The majority of the artists on SPELLJAMS don’t even play D&D, but their perspectives as outsiders were just as valuable to the record. Songwriters are storytellers, after all, and a role-playing game like D&D thrives on new storytelling ideas. Funk points to the album’s downtempo songs, like the soulful, Bon Iver-style folk of Penny and Sparrow’s “Xedalli,” as a particularly powerful illustration of that dynamic.

“With D&D, some people might think there’s a barbarian and a dragon, and they’re just, like, fighting, and that’s it,” Funk says. “But really, D&D, now more than ever, is about storytelling and narrative, so I think having those beautiful down moments with some of those songs can maybe inform a game in a different way, or just make you think outside the box a little bit of what this music could be.”

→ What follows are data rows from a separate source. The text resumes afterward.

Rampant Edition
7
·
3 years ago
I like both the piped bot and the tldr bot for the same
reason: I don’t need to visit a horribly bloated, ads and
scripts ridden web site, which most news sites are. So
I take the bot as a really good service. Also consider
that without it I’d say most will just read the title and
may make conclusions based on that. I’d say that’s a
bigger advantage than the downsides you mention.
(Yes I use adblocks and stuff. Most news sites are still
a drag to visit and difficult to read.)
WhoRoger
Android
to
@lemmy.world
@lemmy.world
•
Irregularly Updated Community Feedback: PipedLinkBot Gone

Funk, a longtime D&D player himself, recently started his first Spelljammer campaign. (“I’m playing a plasmoid monk, so I’m like a blob, basically.”) There aren’t any Decemberists songs on SPELLJAMS, but simply playing the game allows Funk to scratch the same itch. Since the dawn of D&D back in 1974, players have built on the work of the game’s writers by playing out their own adventures. The musicians who contributed to SPELLJAMS are a part of that same tradition.

“I said that to [Perkins],” Funk recalls. “It just dawned on me that you create this story and this world, and the outcome can go a million different ways. But you’re a great writer, and you have to have some sort of narrative arc to write these modules, and then you’re letting go of it, and millions of people are writing their own version of your story.’ How cool! How weird!”